To do:
Update the material below by writing out its text again with "Kontakt" replaced by "Contact" everywhere and nothing else changed. Leave the pictures out.

Materials provided:
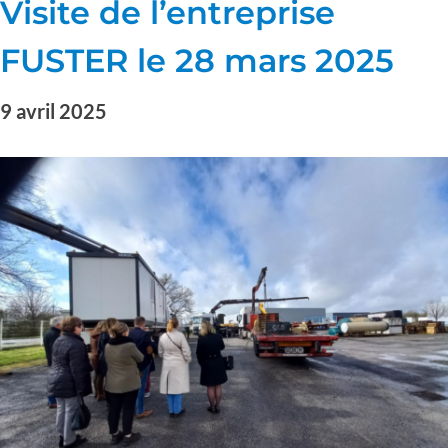
Visite de l’entreprise
FUSTER le 28 mars 2025
9 avril 2025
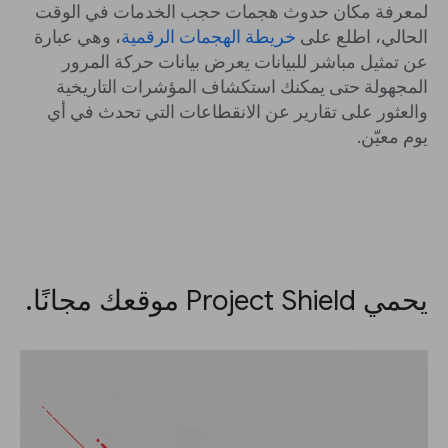
لمعرفة مكان حدوث هجمات حجب الخدمات في الوقت
الحالي، اطلع على
خريطة الهجمات الرقمية
، وهي عبارة
عن تمثيل مباشر للبيانات يعرض بيانات حركة المرور
المجهولة حتى يمكنك استكشاف المؤشرات التاريخية
والعثور على تقارير عن الانقطاعات التي تحدث في أي
يوم معيّن.
يحمي Project Shield موقعك مجانًا.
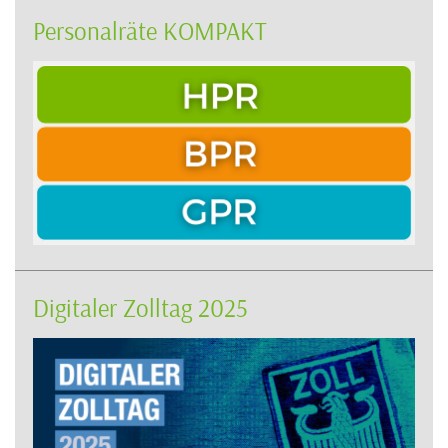
Personalräte KOMPAKT
Digitaler Zolltag 2025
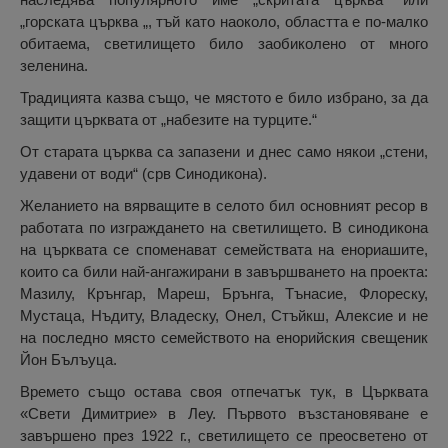
„горската църква „, тъй като наоколо, областта е по-малко
обитаема, светилището било заобиколено от много
зеленина.
Традицията казва също, че мястото е било избрано, за да
защити църквата от „набезите на турците.“
От старата църква са запазени и днес само някои „стени,
удавени от води“ (срв Синодикона).
Желанието на вярващите в селото бил основният ресор в
работата по изграждането на светилището. В синодикона
на църквата се споменават семействата на енориашите,
които са били най-ангажирани в завършването на проекта:
Мазилу, Крънгар, Мареш, Брънга, Тънасие, Флореску,
Мустаца, Нъдиту, Владеску, Онел, Стъйкш, Алексие и не
на последно място семейството на енорийския свещеник
Йон Бълъуца.
Времето също остава своя отпечатък тук, в Църквата
«Свети Димитрие» в Леу. Първото възстановяване е
завършено през 1922 г., светилището се преосветено от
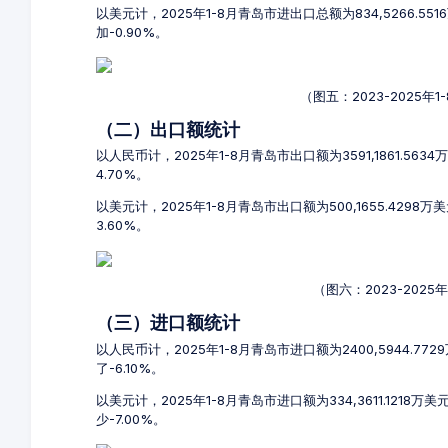
以美元计，2025年1-8月青岛市进出口总额为834,5266.55
加-0.90%。
（图五：2023-2025
（二）出口额统计
以人民币计，2025年1-8月青岛市出口额为3591,1861.563
4.70%。
以美元计，2025年1-8月青岛市出口额为500,1655.4298
3.60%。
（图六：2023-202
（三）进口额统计
以人民币计，2025年1-8月青岛市进口额为2400,5944.77
了-6.10%。
以美元计，2025年1-8月青岛市进口额为334,3611.1218万
少-7.00%。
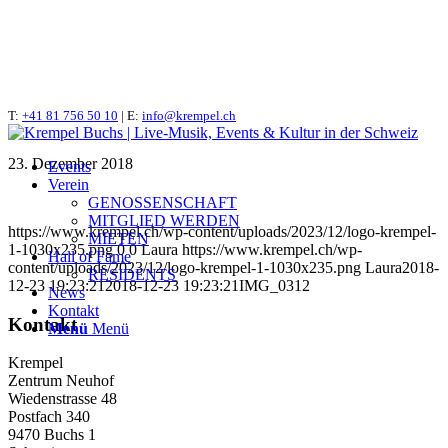
T:
IMG_0312
+41 81 756 50 10
| E:
info@krempel.ch
23. Dezember 2018
Events
Verein
GENOSSENSCHAFT
MITGLIED WERDEN
https://www.krempel.ch/wp-content/uploads/2023/12/logo-krempel-
MIETEN
1-1030x235.png
0
0
Laura
https://www.krempel.ch/wp-
Hall of Fame
content/uploads/2023/12/logo-krempel-1-1030x235.png
Laura
2018-
RESIDENTS
12-23 19:23:21
2018-12-23 19:23:21
IMG_0312
News
Kontakt
Kontakt
Menü
Menü
Krempel
Zentrum Neuhof
Wiedenstrasse 48
Postfach 340
9470 Buchs 1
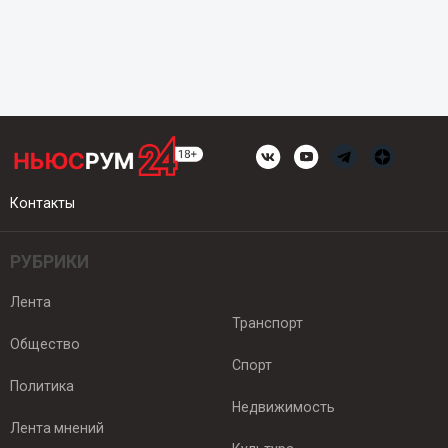
Контакты
РУБРИКИ
Лента
Транспорт
Общество
Спорт
Политика
Недвижимость
Лента мнений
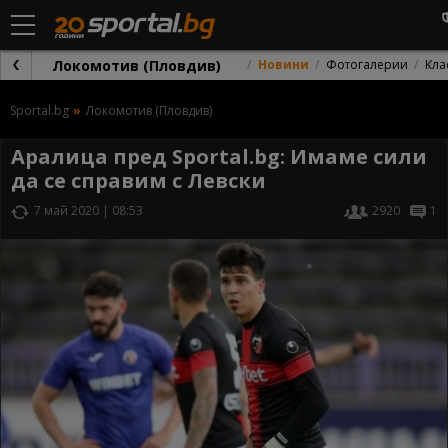
Локомотив (Пловдив)
Новини
Фотогалерии
Кла
Sportal.bg
Локомотив (Пловдив)
Аралица пред Sportal.bg: Имаме сили
да се справим с Левски
7 май 2020 | 08:53
2920
1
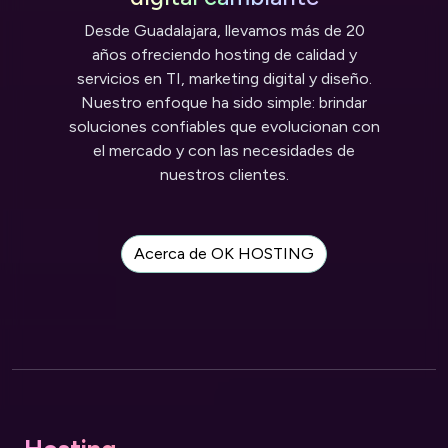
Desde Guadalajara, llevamos más de 20
años ofreciendo hosting de calidad y
servicios en TI, marketing digital y diseño.
Nuestro enfoque ha sido simple: brindar
soluciones confiables que evolucionan con
el mercado y con las necesidades de
nuestros clientes.
Acerca de OK HOSTING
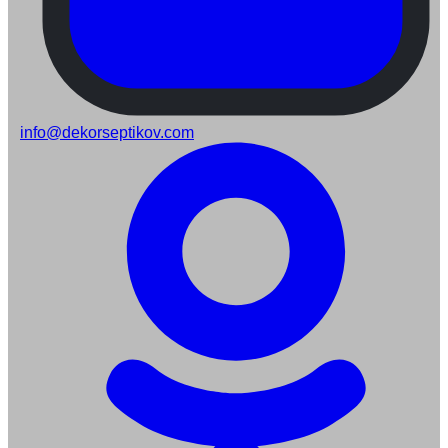
info@dekorseptikov.com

Finished task:
Visite de l’entreprise
FUSTER le 28 mars 2025
9 avril 2025
لمعرفة مكان حدوث هجمات حجب الخدمات في الوقت
الحالي، اطلع على
خريطة الهجمات الرقمية
، وهي عبارة
عن تمثيل مباشر للبيانات يعرض بيانات حركة المرور
المجهولة حتى يمكنك استكشاف المؤشرات التاريخية
والعثور على تقارير عن الانقطاعات التي تحدث في أي
يوم معيّن.
يحمي Project Shield موقعك مجانًا.
Personalräte KOMPAKT
Digitaler Zolltag 2025
„горската църква „, тъй като наоколо, областта е по-малко
обитаема, светилището било заобиколено от много
зеленина.
Традицията казва също, че мястото е било избрано, за да
защити църквата от „набезите на турците.“
От старата църква са запазени и днес само някои „стени,
удавени от води“ (срв Синодикона).
Желанието на вярващите в селото бил основният ресор в
работата по изграждането на светилището. В синодикона
на църквата се споменават семействата на енориашите,
които са били най-ангажирани в завършването на проекта:
Мазилу, Крънгар, Мареш, Брънга, Тънасие, Флореску,
Мустаца, Нъдиту, Владеску, Онел, Стъйкш, Алексие и не
на последно място семейството на енорийския свещеник
Йон Бълъуца.
Времето също остава своя отпечатък тук, в Църквата
«Свети Димитрие» в Леу. Първото възстановяване е
завършено през 1922 г., светилището се преосветено от
以美元计，2025年1-8月青岛市进出口总额为834,5266.55
加-0.90%。
（图五：2023-2025
（二）出口额统计
以人民币计，2025年1-8月青岛市出口额为3591,1861.563
4.70%。
以美元计，2025年1-8月青岛市出口额为500,1655.4298
3.60%。
（图六：2023-202
（三）进口额统计
以人民币计，2025年1-8月青岛市进口额为2400,5944.77
了-6.10%。
以美元计，2025年1-8月青岛市进口额为334,3611.1218万
少-7.00%。
T:
IMG_0312
+41 81 756 50 10
| E:
info@krempel.ch
23. Dezember 2018
Events
Verein
GENOSSENSCHAFT
MITGLIED WERDEN
https://www.krempel.ch/wp-content/uploads/2023/12/logo-krempel-
MIETEN
1-1030x235.png
0
0
Laura
https://www.krempel.ch/wp-
Hall of Fame
content/uploads/2023/12/logo-krempel-1-1030x235.png
Laura
2018-
RESIDENTS
12-23 19:23:21
2018-12-23 19:23:21
IMG_0312
News
Contact
Contact
Menü
Menü
Krempel
Zentrum Neuhof
Wiedenstrasse 48
Postfach 340
9470 Buchs 1
Контакты
РУБРИКИ
Лента
Транспорт
Общество
Спорт
Политика
Недвижимость
Лента мнений
Локомотив (Пловдив)
Новини
Фотогалерии
Кла
Sportal.bg
Локомотив (Пловдив)
Аралица пред Sportal.bg: Имаме сили
да се справим с Левски
7 май 2020 | 08:53
2920
1
Desde Guadalajara, llevamos más de 20
años ofreciendo hosting de calidad y
servicios en TI, marketing digital y diseño.
Nuestro enfoque ha sido simple: brindar
soluciones confiables que evolucionan con
el mercado y con las necesidades de
nuestros clientes.
Acerca de OK HOSTING
info@dekorseptikov.com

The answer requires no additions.